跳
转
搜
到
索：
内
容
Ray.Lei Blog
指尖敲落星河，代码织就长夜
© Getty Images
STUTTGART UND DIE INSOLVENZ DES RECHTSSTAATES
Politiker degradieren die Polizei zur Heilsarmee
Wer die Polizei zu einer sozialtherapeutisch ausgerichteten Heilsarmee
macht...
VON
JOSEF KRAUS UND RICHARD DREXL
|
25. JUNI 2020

▬▬▬▬▬▬

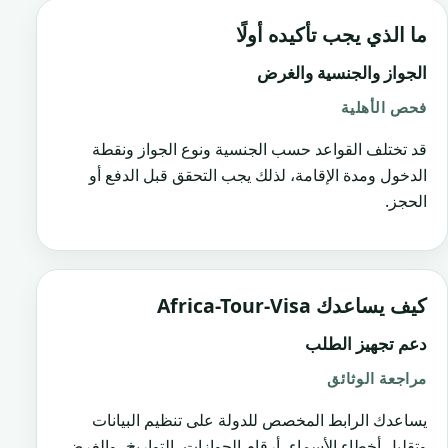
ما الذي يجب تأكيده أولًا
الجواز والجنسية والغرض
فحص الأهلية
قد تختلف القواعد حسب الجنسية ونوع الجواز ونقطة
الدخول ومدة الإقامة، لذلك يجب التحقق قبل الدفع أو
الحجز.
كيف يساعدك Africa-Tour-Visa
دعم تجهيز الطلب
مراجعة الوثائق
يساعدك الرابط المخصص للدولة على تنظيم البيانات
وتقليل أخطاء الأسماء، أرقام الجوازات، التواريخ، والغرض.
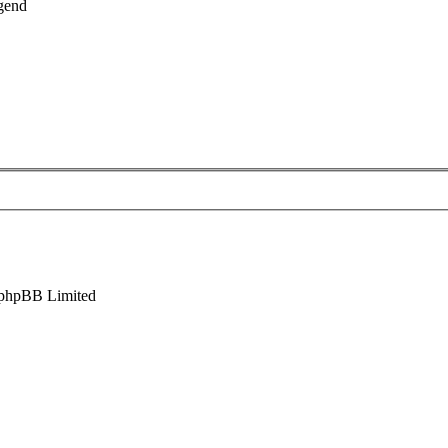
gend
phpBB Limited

▬▬▬▬▬▬

## [TO DO]
Would you restate, exactly and with no pictures, the lines of the entries above from the one containing "كيف يساعدك Africa-Tour-Visa" through the one containing "phpBB Limited"?

## [ANSWER BOX]
كيف يساعدك Africa-Tour-Visa
دعم تجهيز الطلب
مراجعة الوثائق
يساعدك الرابط المخصص للدولة على تنظيم البيانات
وتقليل أخطاء الأسماء، أرقام الجوازات، التواريخ، والغرض.
gend
phpBB Limited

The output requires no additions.